Posted Thursday, February 19, 2009, 07:56PM
Last year, auto industry execs made headlines for their failings (like showing up for a bailout in private jets) but one of the industry’s highlights got lost in the flurry of bad press. For the first time ever, the North American Car of the Year award went to a vehicle—the Chevy Malibu—that was designed almost entirely by women. The color and trim designer, 31-year-old Heather Scalf, can’t stop braging about the critically acclaimed, redesigned automobile and why she thinks it should appeal to women like you.
Why was the 2008 Malibu your favorite car to work on?
It was one of the first programs that I was fortunate to be involved in from the very beginning. [It] heralds a design change for all future Chevrolets, and it’s been exciting to be part of the vehicle’s complete redesign.
Have you always wanted to design for the auto industry?
I have a bachelor’s degree in interior architecture and initially planned on designing interior spaces for restaurants and retail stores. When I first started in design, I had no idea that designing for an automotive company was even a possibility. I never thought about who actually developed interior color and materials for vehicles.
What makes the Malibu different from its competitors?

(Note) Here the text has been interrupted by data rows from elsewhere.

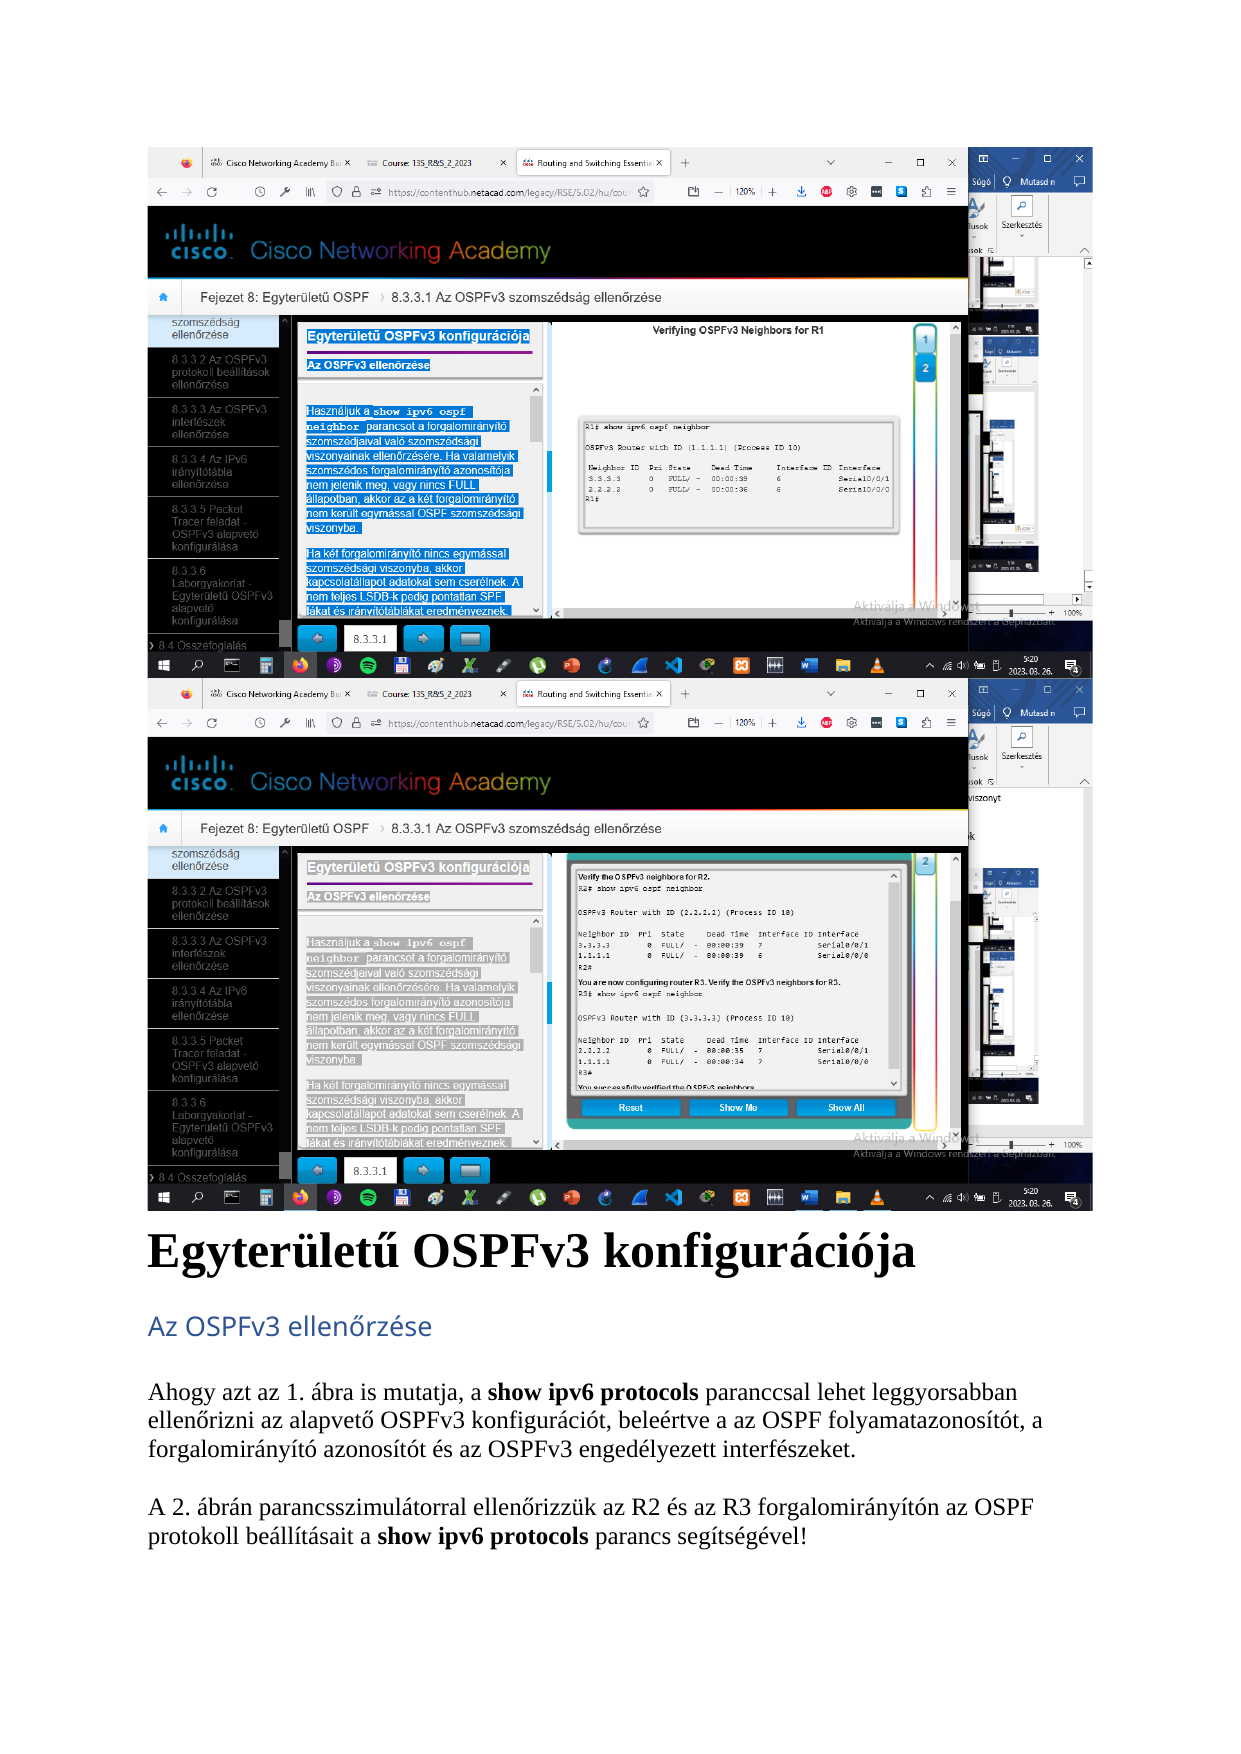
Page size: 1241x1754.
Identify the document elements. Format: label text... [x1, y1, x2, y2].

text A 2. ábrán parancsszimulátorral ellenőrizzük az R2 és az R3 forgalomirányítón az OSPF protokoll beállításait a show ipv6 protocols parancs segítségével! [148, 1492, 1093, 1550]
subtitle Az OSPFv3 ellenőrzése [148, 1308, 1093, 1345]
text Ahogy azt az 1. ábra is mutatja, a show ipv6 protocols paranccsal lehet leggyorsabban ellenőrizni az alapvető OSPFv3 konfigurációt, beleértve a az OSPF folyamatazonosítót, a forgalomirányító azonosítót és az OSPFv3 engedélyezett interfészeket. [148, 1377, 1093, 1463]
picture [147, 147, 1093, 1211]
subtitle Egyterületű OSPFv3 konfigurációja [148, 1211, 1093, 1279]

The Malibu will turn heads and it’s fun to drive.
What was it like to design for a hybrid?
Hybrid technology is evolving from a niche feature to a mainstream must-have. I am proud to have worked on the first Chevrolet hybrid and I’m energized that the company has positioned the Chevrolet brand as the new green leader.
What are you most proud of on the car?
The quality of materials used on the vehicle is exceptional, and there are a variety of interior color options. The jet-black and brick-red interior color offers a more expressive, bold option. Premium tinted chrome accents and tipped leather seat inserts add quality and luxury details to the interior.
Are there many women designers in the auto industry?
More and more women are pursuing design careers in the automotive industry. Automotive design is growing, with more consumers wanting their cars to be an extension of the home and include those luxuries and comforts. There are many more opportunities for creative design and women are moving into leadership positions. Most of the design teams that I have worked with include a diverse combination of gender and age. Because women drove the [Malibu’s] design, there are many features that are attractive to a female audience.
Do female designers differ from male designers?
Women’s car-buying power is at a record high. They influence 85 percent of all vehicle sales decisions. GM is making sure that the company’s newest designs appeal to this rapidly growing and influential market segment. What better way to reach women than to position women in key design roles? Women designers bring a woman’s perspective to car design. The Malibu design team took cues from home interior design to create luxurious textures and amenities that would be appealing to women drivers.
Do you think that women are as into their cars as men are?
Some women are even more enthusiastic about their cars than men. Working in our environment every day, it’s hard not to get excited about driving an exceptionally designed vehicle.